Usually after calling the fork function, the program will design an if selection structure. When PID is equal to 0, it means that the process is a sub-process, so let it execute some instructions, such as reading another program file with exec library function and executing it in the current process space (this is actually a great purpose of using fork: to create a process for a program); When PID is a positive integer, it means that it is the parent process and executes other instructions. Therefore, after the child process is established, it can be made to perform different functions from the parent process.
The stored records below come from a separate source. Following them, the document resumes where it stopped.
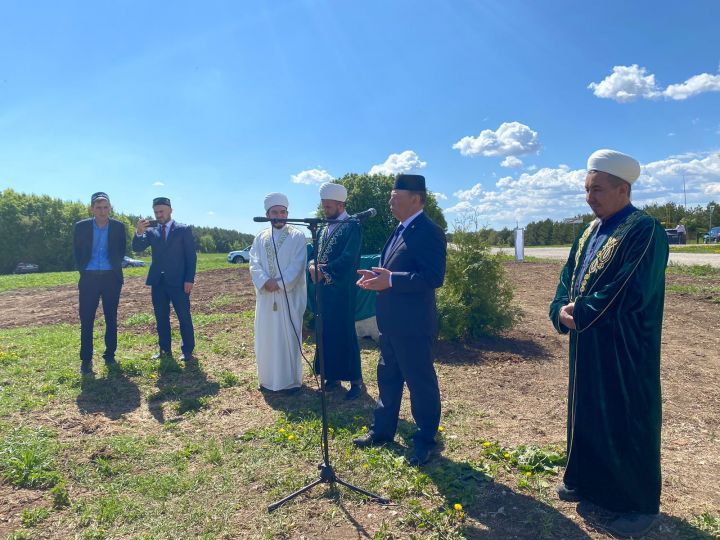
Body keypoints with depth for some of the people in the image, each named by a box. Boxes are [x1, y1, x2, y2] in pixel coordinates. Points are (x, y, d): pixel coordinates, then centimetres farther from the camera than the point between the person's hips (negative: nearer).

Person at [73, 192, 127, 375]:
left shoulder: (119, 227, 1)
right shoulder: (81, 226, 1)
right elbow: (76, 252, 7)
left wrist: (115, 268, 3)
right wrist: (83, 271, 3)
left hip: (111, 278, 1)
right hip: (89, 278, 0)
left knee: (111, 319, 7)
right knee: (86, 320, 0)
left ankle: (110, 356, 18)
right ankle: (86, 359, 9)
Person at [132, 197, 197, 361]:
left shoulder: (184, 230, 0)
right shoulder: (152, 231, 11)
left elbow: (191, 256, -3)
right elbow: (137, 248, 1)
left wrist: (190, 279, -11)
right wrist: (139, 232, -18)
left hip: (178, 281, -4)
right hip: (158, 281, 4)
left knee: (184, 317, 0)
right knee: (161, 317, 9)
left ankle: (187, 351, 9)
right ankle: (165, 350, 19)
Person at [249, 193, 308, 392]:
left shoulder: (297, 236, 0)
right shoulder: (260, 238, 12)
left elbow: (297, 265, -9)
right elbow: (254, 264, 2)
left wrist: (280, 283, -17)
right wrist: (265, 282, -16)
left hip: (290, 296, -4)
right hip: (266, 296, 4)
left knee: (289, 337, 1)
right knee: (266, 337, 9)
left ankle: (292, 380, 13)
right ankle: (268, 378, 23)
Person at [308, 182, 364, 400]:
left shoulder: (352, 226, -8)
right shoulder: (323, 229, 14)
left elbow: (348, 259, -19)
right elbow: (315, 255, 12)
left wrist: (323, 271, -19)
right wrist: (313, 266, -10)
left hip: (342, 290, -7)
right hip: (324, 290, 7)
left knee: (345, 334, -2)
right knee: (327, 333, 12)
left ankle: (356, 381, 11)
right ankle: (332, 377, 25)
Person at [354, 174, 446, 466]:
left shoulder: (428, 232, -16)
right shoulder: (401, 230, 14)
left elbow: (434, 277, -25)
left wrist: (390, 280, -29)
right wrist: (377, 275, 3)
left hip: (413, 323, -10)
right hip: (391, 321, 10)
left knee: (420, 381, 6)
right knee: (387, 377, 20)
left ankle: (425, 441, 24)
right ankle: (382, 430, 36)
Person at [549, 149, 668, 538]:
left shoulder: (645, 232, -17)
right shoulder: (591, 231, 9)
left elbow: (628, 294, -24)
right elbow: (568, 277, 8)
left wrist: (579, 313, -16)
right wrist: (562, 310, -11)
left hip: (623, 352, -8)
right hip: (586, 347, 8)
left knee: (625, 423, 6)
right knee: (585, 414, 18)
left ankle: (640, 504, 26)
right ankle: (586, 480, 38)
The termination of the child process.
When the child process terminates, it will notify the parent process, clear its occupied memory, and leave its own exit information in the kernel (exit code, 0 if it runs smoothly; > if there are errors or abnormal conditions; An integer of 0). In this message, it will explain why the process exited. When the parent process knows that the child process is finished, it has the responsibility to wait for the system call for the child process. This wait function can extract the exit information of the subprocess from the kernel and clear the space occupied by this information in the kernel. However, if the parent process terminates before the child process, the child process will become an orphan process. The orphan process will be adopted by the init process, and the init process will become its parent process. When the child process terminates, the init process is responsible for calling the wait function.
Of course, a bad program may also cause the exit information of the child process to stay in the kernel (the parent process does not call the wait function to the child process). In this case, the child process becomes a zombie process. When a large number of zombie processes accumulate, memory space will be squeezed.
Processes and threads
Although in UNIX, process and thread are related but different things, in Linux, thread is just a special process. Multiple threads can share memory space and IO interface. Therefore, the process is the only way to realize Linux programs.